Dataset extract:
* * * *

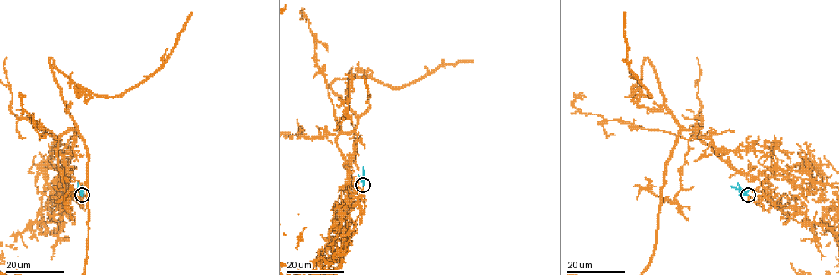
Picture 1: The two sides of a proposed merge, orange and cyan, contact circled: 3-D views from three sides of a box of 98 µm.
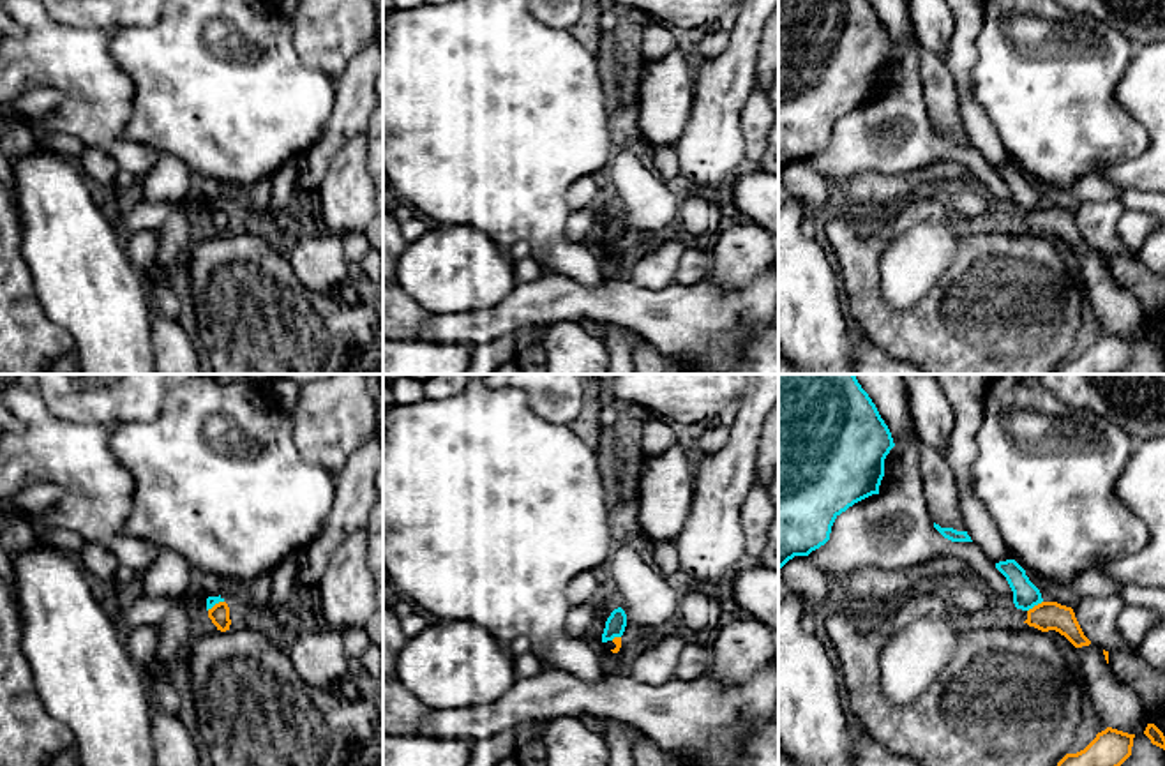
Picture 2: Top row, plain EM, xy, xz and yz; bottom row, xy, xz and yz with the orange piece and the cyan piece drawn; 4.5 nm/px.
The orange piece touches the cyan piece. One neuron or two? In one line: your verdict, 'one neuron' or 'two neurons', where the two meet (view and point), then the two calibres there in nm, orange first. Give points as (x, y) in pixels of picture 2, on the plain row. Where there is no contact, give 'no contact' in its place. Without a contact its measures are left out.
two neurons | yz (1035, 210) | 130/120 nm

* * * *

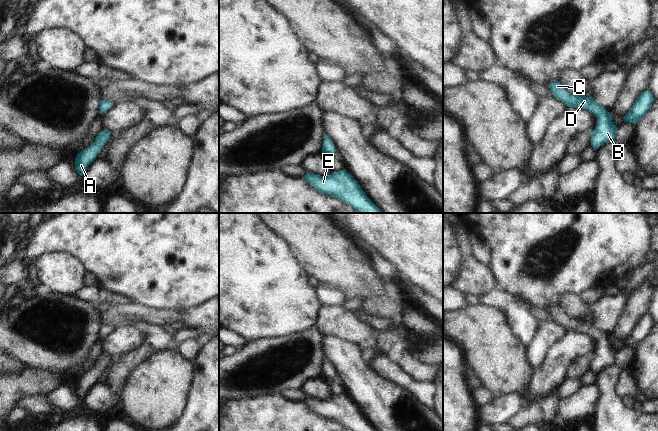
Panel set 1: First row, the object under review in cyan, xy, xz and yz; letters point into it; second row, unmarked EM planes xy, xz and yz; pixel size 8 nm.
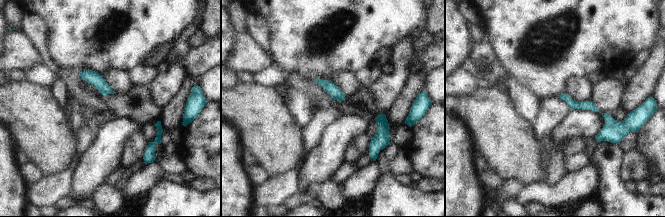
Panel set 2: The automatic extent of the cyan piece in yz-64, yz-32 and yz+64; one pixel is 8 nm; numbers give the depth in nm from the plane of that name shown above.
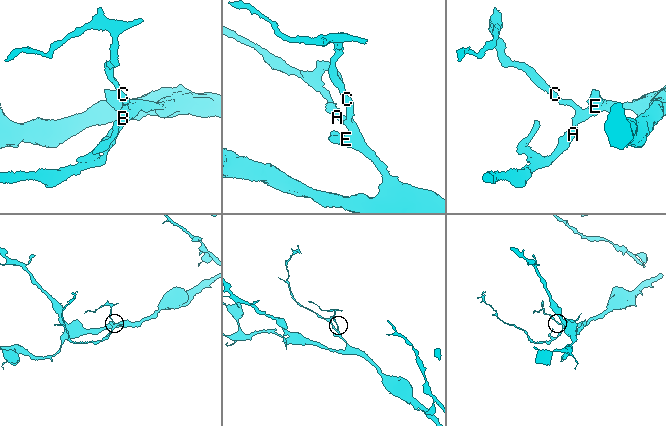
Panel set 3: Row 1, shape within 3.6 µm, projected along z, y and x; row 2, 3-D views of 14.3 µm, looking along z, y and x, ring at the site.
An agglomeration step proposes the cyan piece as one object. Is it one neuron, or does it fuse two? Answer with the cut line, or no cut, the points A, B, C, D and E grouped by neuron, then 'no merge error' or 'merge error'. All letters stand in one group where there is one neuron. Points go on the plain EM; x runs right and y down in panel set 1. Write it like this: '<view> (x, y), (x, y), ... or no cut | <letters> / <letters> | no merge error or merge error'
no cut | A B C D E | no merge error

* * * *

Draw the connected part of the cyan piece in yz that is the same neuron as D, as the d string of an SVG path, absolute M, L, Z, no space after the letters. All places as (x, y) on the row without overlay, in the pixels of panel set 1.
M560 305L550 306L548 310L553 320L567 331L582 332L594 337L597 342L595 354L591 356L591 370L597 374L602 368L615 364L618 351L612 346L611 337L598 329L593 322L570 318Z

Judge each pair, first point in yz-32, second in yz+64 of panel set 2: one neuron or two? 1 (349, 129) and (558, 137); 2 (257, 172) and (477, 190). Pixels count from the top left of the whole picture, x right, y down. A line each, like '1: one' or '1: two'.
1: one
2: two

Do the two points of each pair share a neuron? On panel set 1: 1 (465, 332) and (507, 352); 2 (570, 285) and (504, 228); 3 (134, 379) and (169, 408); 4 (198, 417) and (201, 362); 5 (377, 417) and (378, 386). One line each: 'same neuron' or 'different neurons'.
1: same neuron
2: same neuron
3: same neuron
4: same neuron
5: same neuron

* * * *

Activity:
What belongs in the answer is each line above from the line with "Picture 1: The" to the line with "Picture 2: Top", inclusive, reproduced exactly and free of pictures.

Solution to this task:
Picture 1: The two sides of a proposed merge, orange and cyan, contact circled: 3-D views from three sides of a box of 98 µm.
Picture 2: Top row, plain EM, xy, xz and yz; bottom row, xy, xz and yz with the orange piece and the cyan piece drawn; 4.5 nm/px.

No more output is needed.